◆ Task instructions
A – From the health care passage, list each kind of data that the home monitoring equipment records for patients.
B – Print the portion of the health care passage from "Here’s another - health" up to and including "and treatment plan.".

◆ Reading passage
Here’s another - health care providers are the only ones who can accurately diagnose illness. Who else, after all, can talk to patients, examine them, review labs and imaging studies, think about a differential diagnosis and make a treatment plan recommendation? Well, it turns out, the Cleveland Clinic, Sloane-Kettering and WellPoint all think Watson will eventually be better than human providers, and they’ve invested their money in Watson to do so. After Watson has a query posed that describes a patient’s symptoms and other related data, it reviews the patient’s health record for pertinent history, labs, images, notes from other care providers, treatment guidelines, clinical studies, research materials and comparisons to other similarly situated patients to come up with a differential diagnosis and treatment plan. 

If all that seems like it’s a long way from Springfield, consider this: Mercy has worked with a company called Ayasdi to review the data from our millions of patient records in Epic to come up with care paths for the diseases we most commonly treat. The result? After the Ayasdi computers combed through millions of our data points, they have created treatment plans based on a subset of all those patients who had the best outcomes under our care. The big question now is what will we do with this new information?

Now, let’s add this. Today the Mercy Virtual Care Center (VCC) in St. Louis is remotely monitoring the care of many patients who have multiple complicated medical conditions. Each of those patients has Bluetooth-enabled monitoring equipment in their home for data like heart rate, temperature, respiratory rate, oxygenation, blood pressure, blood sugar and weight, which is automatically uploaded into Epic and transmitted to providers at the VCC. When their results start to fall out of line, these patients receive phone or video calls from VCC providers who put treatment plans in place before an adverse event occurs.

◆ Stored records
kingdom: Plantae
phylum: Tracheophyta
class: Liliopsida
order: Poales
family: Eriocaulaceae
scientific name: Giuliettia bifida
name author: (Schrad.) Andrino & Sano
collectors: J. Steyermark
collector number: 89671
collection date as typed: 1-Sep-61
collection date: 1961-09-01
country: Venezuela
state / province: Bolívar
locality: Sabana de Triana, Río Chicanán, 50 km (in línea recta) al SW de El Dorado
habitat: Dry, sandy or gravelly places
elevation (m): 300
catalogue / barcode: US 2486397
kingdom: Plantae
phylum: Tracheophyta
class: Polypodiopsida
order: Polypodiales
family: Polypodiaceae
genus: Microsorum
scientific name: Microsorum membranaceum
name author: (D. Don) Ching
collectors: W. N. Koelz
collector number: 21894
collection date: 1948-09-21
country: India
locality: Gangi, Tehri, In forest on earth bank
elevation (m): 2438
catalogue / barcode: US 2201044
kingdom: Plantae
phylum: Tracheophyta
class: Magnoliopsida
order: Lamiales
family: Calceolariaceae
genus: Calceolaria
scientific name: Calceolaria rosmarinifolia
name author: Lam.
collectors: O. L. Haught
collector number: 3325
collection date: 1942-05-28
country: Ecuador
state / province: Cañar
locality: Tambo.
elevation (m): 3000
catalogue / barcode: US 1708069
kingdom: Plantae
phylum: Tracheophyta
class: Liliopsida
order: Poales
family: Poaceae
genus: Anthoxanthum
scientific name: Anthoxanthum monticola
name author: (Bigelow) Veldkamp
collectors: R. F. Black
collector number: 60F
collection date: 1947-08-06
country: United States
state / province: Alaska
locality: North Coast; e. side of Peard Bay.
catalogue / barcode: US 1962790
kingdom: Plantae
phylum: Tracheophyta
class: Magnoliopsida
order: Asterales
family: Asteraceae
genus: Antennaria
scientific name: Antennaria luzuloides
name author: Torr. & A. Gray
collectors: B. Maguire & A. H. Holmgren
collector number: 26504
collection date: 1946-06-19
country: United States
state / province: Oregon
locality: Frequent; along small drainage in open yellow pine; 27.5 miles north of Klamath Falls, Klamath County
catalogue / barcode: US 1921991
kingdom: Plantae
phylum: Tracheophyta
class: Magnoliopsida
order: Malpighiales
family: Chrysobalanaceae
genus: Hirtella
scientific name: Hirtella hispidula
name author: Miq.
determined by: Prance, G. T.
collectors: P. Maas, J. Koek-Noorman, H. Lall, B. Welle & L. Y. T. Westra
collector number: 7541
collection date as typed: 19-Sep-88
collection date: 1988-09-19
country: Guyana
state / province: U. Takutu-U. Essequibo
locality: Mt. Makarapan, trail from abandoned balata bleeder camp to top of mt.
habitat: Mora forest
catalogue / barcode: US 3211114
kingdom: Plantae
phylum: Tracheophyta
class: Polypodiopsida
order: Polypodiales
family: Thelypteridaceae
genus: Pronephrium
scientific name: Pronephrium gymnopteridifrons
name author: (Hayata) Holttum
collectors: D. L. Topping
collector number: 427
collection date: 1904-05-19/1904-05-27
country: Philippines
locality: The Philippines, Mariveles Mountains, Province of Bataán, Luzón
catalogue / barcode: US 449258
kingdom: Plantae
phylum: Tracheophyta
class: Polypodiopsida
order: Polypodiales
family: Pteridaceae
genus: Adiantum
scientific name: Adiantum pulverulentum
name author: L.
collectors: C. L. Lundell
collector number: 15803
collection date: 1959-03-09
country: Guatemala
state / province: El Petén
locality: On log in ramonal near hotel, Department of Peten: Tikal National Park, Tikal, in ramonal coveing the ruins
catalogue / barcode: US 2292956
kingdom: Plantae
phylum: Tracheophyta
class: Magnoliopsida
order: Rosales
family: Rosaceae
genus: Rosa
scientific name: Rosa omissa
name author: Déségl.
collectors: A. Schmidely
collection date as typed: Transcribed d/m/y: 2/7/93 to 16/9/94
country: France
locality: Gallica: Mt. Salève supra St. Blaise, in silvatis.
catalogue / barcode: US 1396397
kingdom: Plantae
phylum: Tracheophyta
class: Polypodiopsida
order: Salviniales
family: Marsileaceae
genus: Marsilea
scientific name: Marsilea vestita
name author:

◆ Activity answers
A – heart rate, temperature, respiratory rate, oxygenation, blood pressure, blood sugar, weight

B –
Here’s another - health care providers are the only ones who can accurately diagnose illness. Who else, after all, can talk to patients, examine them, review labs and imaging studies, think about a differential diagnosis and make a treatment plan recommendation? Well, it turns out, the Cleveland Clinic, Sloane-Kettering and WellPoint all think Watson will eventually be better than human providers, and they’ve invested their money in Watson to do so. After Watson has a query posed that describes a patient’s symptoms and other related data, it reviews the patient’s health record for pertinent history, labs, images, notes from other care providers, treatment guidelines, clinical studies, research materials and comparisons to other similarly situated patients to come up with a differential diagnosis and treatment plan.